Body or hand keypoint data:
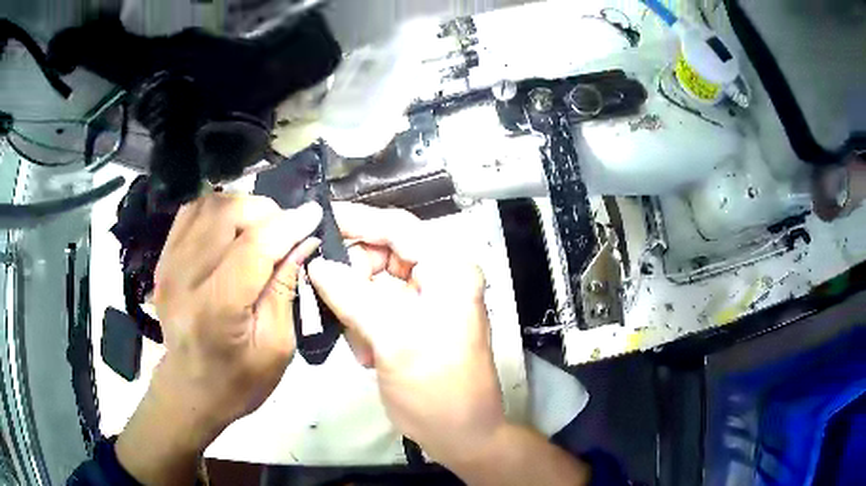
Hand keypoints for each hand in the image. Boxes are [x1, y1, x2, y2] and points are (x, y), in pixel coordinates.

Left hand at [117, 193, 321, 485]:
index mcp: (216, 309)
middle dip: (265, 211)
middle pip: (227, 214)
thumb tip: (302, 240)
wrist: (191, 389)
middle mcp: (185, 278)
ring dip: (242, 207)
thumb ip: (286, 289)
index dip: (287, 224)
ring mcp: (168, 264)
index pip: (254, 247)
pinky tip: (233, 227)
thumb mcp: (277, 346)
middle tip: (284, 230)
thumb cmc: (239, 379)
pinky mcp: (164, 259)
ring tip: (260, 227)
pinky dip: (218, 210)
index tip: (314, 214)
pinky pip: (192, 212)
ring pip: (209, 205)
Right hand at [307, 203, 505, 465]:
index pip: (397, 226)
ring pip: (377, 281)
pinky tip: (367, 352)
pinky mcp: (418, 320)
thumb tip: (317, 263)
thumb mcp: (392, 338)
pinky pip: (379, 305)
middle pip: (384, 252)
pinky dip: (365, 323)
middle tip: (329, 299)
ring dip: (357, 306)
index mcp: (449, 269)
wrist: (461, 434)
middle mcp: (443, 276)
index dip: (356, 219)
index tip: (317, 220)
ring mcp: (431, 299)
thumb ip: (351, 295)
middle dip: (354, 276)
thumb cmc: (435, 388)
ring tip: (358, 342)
==
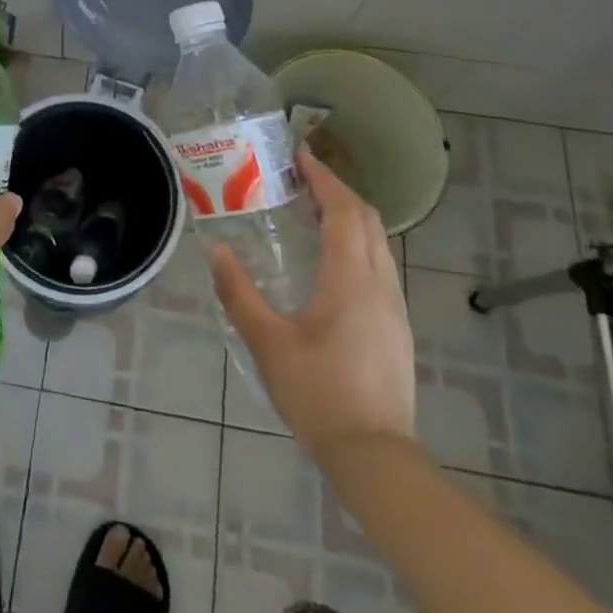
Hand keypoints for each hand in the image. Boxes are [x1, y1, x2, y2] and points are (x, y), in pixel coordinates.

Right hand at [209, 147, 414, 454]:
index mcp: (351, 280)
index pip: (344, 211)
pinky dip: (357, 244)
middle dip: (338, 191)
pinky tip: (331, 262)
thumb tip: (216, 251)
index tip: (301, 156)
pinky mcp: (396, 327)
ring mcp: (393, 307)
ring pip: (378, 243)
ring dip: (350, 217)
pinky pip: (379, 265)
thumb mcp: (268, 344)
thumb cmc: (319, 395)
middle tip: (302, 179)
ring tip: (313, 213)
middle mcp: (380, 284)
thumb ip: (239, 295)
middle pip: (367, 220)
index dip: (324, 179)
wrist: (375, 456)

Task statement: The response should consist of the number of lines in the data that hold the word "thumb", with nothing added.

Answer space: 12